There are thousands of reasons why people divorce or don’t divorce, and one of them is "thinking of the children, so they can have both parents." As a child in the story of "parents who divorced when I was 1 year old (and dragged it out for a decade)," I believe that when reconciliation is impossible, divorce is, after all, a humane solution to protect the tender souls of children, allowing them to grow up in peace.
The Achilles' Heel and Principles with a Partner
Even now, when I recount this story, the images of that night are still clear in my mind. Witnessing parental violence is something that can hardly be erased from a child’s memory. Those images, like knives, cut deep into a tender soul, leaving invisible scars that are not easily healed. Sometimes, when I read stories about domestic violence, I unconsciously remember that night—the image of my father sitting on my mother’s stomach, hitting her mercilessly.
Thus, one of my principles when it comes to love and marriage is "No physical violence." The clear image in my mind makes it clearer than anyone else: even a small act of violence can bring back all those horrifying memories, and I always believe, "If there’s a first time, there will be a second, third time." Some things should never be touched, like opium or violence.
So, even though my current boyfriend and now my husband have no tendency toward violence, I always make it clear to him that this is a line we cannot cross. Another woman might choose to turn a blind eye, but someone with psychological scars like mine will not be able to.

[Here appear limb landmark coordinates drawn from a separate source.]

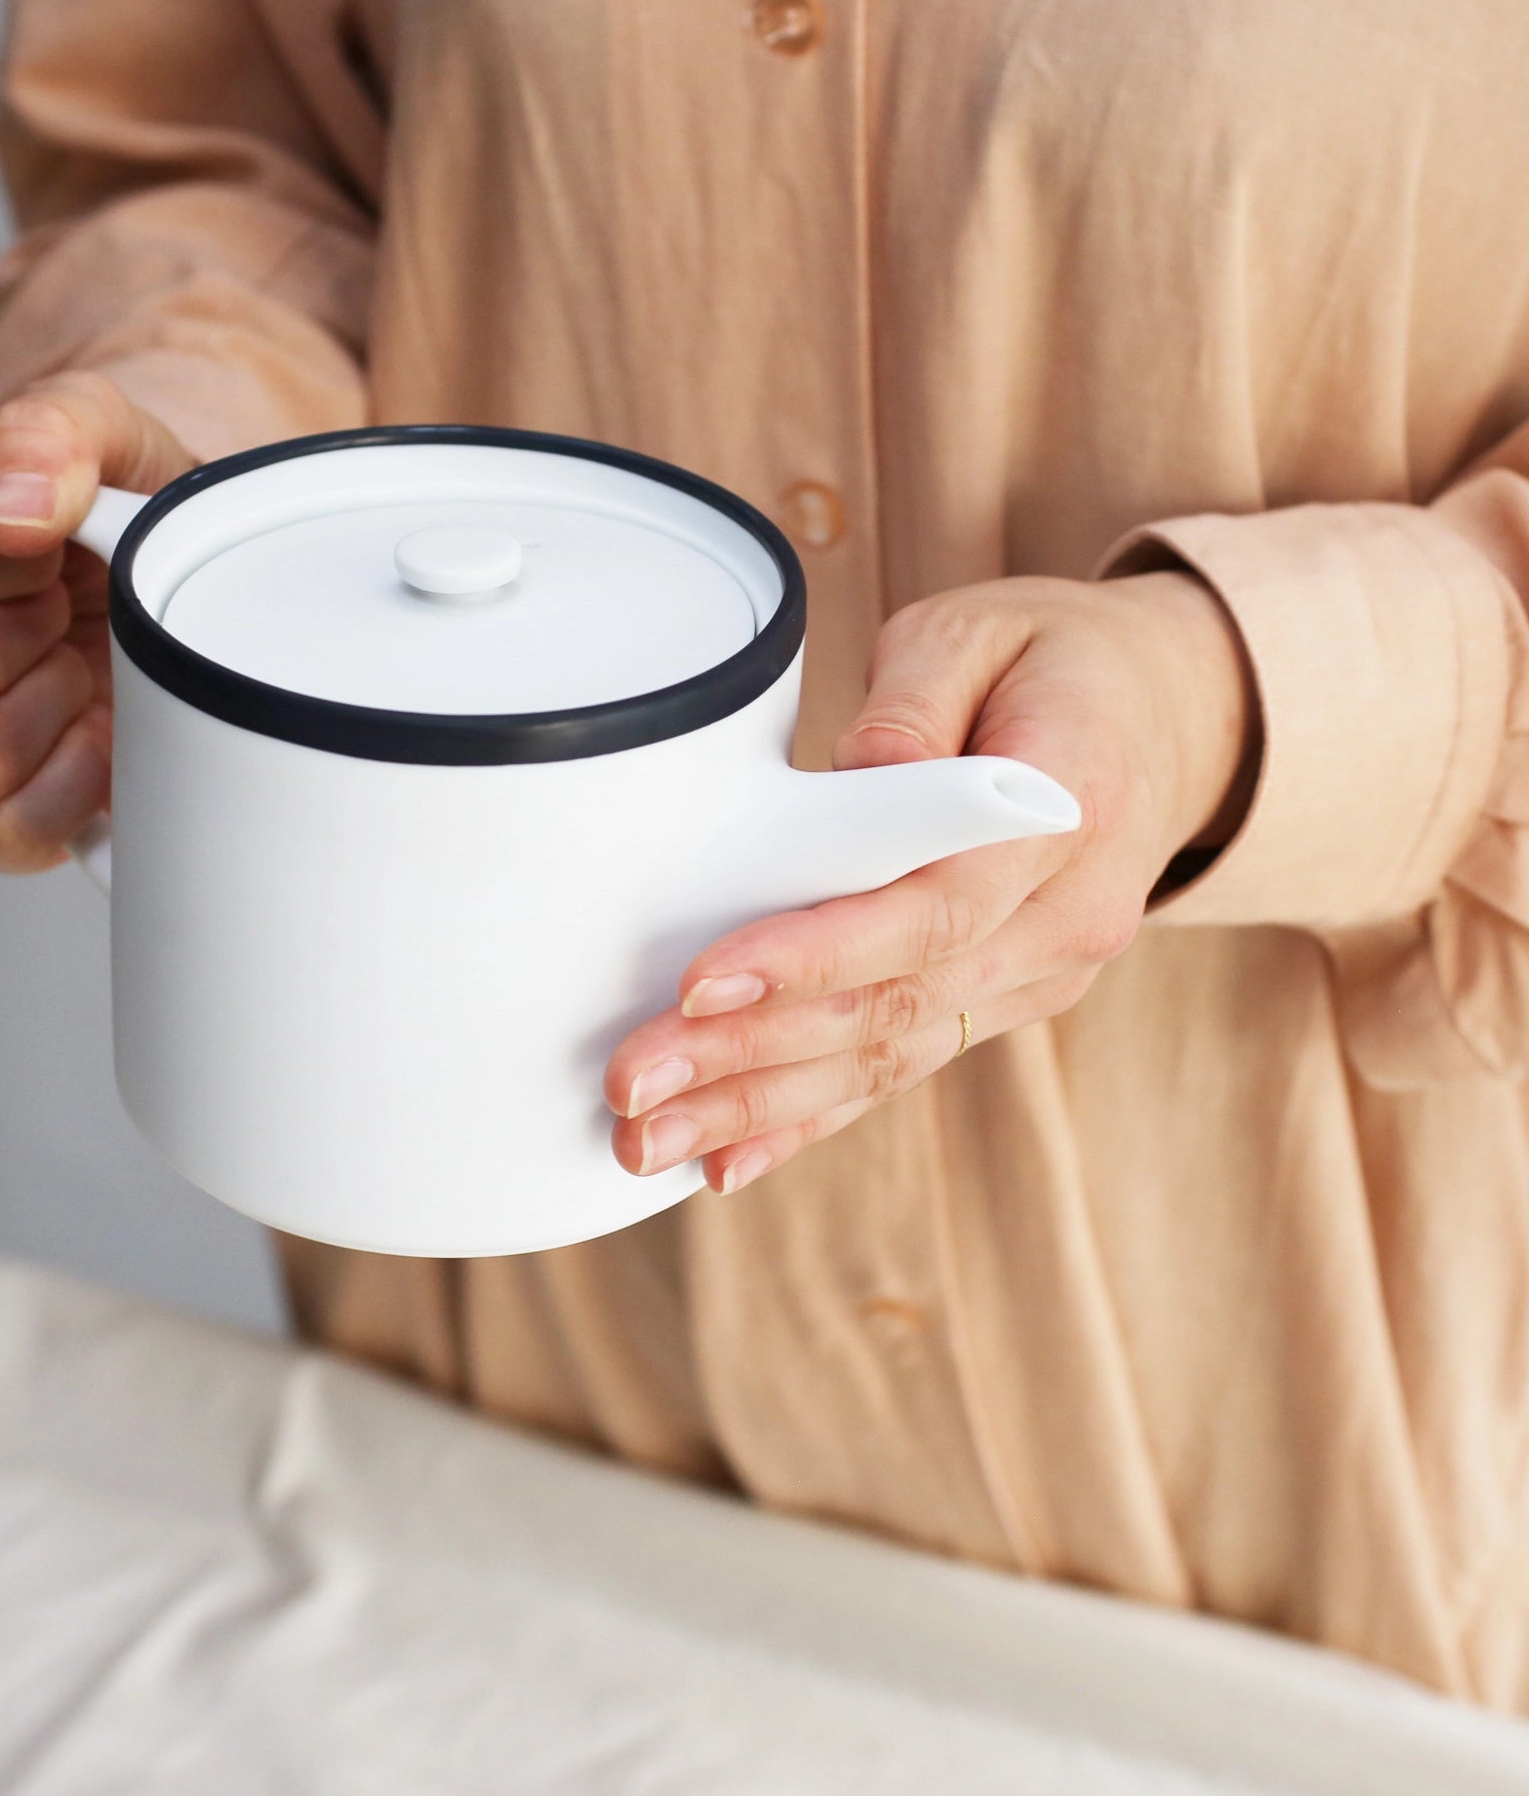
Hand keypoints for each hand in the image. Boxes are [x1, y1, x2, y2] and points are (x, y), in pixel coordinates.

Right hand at [0, 372, 192, 870]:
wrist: (136, 566)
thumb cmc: (87, 502)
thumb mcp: (83, 424)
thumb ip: (44, 434)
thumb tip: (9, 517)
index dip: (6, 559)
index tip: (43, 544)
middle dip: (37, 627)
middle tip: (61, 603)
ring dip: (55, 701)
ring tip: (69, 659)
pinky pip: (13, 833)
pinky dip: (75, 784)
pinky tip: (90, 731)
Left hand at [604, 570, 1258, 1192]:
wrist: (1163, 715)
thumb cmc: (1051, 661)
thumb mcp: (980, 632)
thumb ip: (914, 702)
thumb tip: (853, 778)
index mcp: (1068, 813)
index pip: (933, 908)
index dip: (815, 955)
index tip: (700, 984)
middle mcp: (1064, 920)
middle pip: (894, 1004)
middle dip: (752, 1056)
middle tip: (633, 1086)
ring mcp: (1038, 976)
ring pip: (888, 1057)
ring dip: (761, 1107)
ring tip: (647, 1140)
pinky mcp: (1003, 1004)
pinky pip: (900, 1068)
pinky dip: (812, 1120)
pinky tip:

Everyone has their Achilles' heel. And domestic violence is mine in the story of marriage.
Nobody can predict the future, but up until now, my husband still understands.
The Right to Choose Happiness
I believe that most women, if they knew a man would violently lay hands on them more brutally than an enemy, would never choose to love or marry him (except for a few who "because I love him too much, believe I can change him"—I won’t discuss that here).
Only when they enter into marriage, go through conflicts, then they realize this.
Endure or divorce?
There’s no right or wrong. Divorce is a long story of divorce. There are bitter humiliations of a "single mother" raising a child alone, of which I am a living witness. The only thing I hope women in this world will choose is to choose happiness.
We cannot choose what will happen in our life, but we can always choose how we face it.
So when a crisis happens, ask yourself: What makes you happy? What makes your child happy? How does each day pass by joyfully and happily?
Small happiness builds up to big happiness. Right?